The Allied command had other plans for them, however. In an attempt to end the war by 1944, the group jumped behind enemy lines into Holland in September as part of the ultimately failed Operation Market Garden -- the largest airborne operation ever that was made famous by the movie "A Bridge Too Far."

While the main body of the 82nd was famously trying to cross the Waal River from Nijmegen in canvas boats, Mr. Wolfe suffered what he thought was an ankle sprain upon landing en route to an attempt to capture the Heuman Lock Bridge.

After four days of heavy fighting, a local gave him a cane and when the pain was too severe, another resident put him on the handlebars of his bike and rode the injured soldier to an aid station.

When Mr. Wolfe took off his boot, his ankle swelled to twice its size. He had fought for days without being aware that he had actually suffered from a broken a bone in his foot.

"Everyone had some kind of wound or another, it was actually rarer if someone didn't get killed or hurt," Mr. Wolfe said.

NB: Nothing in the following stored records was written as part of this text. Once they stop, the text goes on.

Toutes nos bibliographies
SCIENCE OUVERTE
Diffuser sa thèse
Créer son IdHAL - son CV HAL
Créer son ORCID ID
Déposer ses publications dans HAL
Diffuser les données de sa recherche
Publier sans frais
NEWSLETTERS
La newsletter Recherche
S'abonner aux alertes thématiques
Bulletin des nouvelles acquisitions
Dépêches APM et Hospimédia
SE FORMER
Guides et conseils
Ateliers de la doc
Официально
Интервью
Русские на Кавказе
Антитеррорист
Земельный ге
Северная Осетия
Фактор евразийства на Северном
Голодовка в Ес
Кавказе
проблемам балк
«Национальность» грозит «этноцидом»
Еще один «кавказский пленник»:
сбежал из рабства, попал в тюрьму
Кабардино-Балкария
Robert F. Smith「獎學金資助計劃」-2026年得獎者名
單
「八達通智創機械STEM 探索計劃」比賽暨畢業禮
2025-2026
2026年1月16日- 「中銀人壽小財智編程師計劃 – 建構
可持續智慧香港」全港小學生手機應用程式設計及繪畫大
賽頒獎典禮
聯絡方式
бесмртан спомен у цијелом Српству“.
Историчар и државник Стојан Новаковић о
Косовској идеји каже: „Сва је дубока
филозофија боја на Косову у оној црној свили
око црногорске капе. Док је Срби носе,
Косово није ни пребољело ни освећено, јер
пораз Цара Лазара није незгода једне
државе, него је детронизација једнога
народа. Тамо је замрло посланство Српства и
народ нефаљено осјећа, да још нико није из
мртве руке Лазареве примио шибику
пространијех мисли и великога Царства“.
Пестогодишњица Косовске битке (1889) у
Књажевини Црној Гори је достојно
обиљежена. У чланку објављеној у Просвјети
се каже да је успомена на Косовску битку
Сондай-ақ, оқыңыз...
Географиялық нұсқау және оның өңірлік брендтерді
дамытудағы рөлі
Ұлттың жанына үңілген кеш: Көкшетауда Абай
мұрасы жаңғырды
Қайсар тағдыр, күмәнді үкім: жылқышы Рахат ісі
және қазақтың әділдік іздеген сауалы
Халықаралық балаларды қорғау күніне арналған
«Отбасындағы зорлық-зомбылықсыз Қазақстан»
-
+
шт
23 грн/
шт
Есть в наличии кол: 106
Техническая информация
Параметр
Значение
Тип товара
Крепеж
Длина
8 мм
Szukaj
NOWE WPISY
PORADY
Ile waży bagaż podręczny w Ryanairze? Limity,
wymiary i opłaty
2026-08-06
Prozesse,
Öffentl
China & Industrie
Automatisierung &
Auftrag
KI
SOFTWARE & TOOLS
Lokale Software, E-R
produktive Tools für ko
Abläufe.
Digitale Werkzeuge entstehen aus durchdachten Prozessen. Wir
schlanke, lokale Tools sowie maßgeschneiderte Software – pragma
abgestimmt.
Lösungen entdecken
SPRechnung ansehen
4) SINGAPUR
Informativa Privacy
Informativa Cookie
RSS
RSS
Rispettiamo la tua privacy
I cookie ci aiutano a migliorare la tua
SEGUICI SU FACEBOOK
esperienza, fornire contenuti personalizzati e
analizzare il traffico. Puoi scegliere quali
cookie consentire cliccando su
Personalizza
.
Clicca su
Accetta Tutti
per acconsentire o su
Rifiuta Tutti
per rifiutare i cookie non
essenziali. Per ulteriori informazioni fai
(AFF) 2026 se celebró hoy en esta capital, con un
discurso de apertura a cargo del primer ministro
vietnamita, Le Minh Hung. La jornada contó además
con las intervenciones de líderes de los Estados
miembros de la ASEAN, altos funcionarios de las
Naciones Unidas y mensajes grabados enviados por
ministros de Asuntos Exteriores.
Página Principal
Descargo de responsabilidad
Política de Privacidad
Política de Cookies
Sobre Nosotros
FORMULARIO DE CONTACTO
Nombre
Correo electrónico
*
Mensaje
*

The Purple Heart recipient admitted he was one of the lucky ones. At the end of fighting, the 82nd lost nearly 1,700 men at Market Garden, including his buddies Capt. Bob Petit, Fred Granger, Robert Stern, Lawrence Blazina, Jerry Murphy and Maurice Marcus, a former weightlifter who competed in the 1936 Berlin Olympics, Mr. Wolfe said.

"It was hard losing your friends, but you had to move on to survive," Mr. Wolfe said. "I tried not to think about it too much."

After a short recovery, he and the newly replenished 82nd entered the Ardennes Forest area in November in what would later famously become the Battle of the Bulge. Here, on Dec. 20, near a town called Cheneux, Mr. Wolfe was pinned down from heavy fire and was struck in the back of the head by shrapnel from a large German machine gun.

Rendered partially paralyzed on his left side, the private dragged himself out of his trench to try and reach medical treatment. From out of nowhere he said, an unknown guardian angel grabbed him and carried the severely injured soldier back to the aid station where a Bronze Star, another Purple Heart, and a five-month hospital stay that included the insertion of a steel plate in the back of his head, awaited.

"I never knew the guy's name," Mr. Wolfe said.

It would be nearly 38 years until his savior was finally revealed. When Pat Wolfe overheard a conversation between two members at an 82nd reunion in Philadelphia in 1982, she began asking questions and became immediately excited when she learned that the man standing before her, Ian "Red" McKee, was her husband's very rescuer.

"I just hugged him for the longest time, and the first thing he said was, 'He's not going to want to hug me too is he?' " Pat Wolfe laughed.

Now, years later, and after another different but special reunion in Holland in 1982 (alas, his helpers there remain unknown), Hubert Wolfe said that despite what he had gone through, it was a rewarding yet difficult experience to be a part of.

"Whenever I wear my 82nd cap, people come up than thank me, which sometimes is overwhelming," Mr. Wolfe said choking back tears. "Because they can appreciate how difficult it was seeing and doing what I did. But I don't dwell on it. I am proud of what I did, but not particularly proud of taking lives."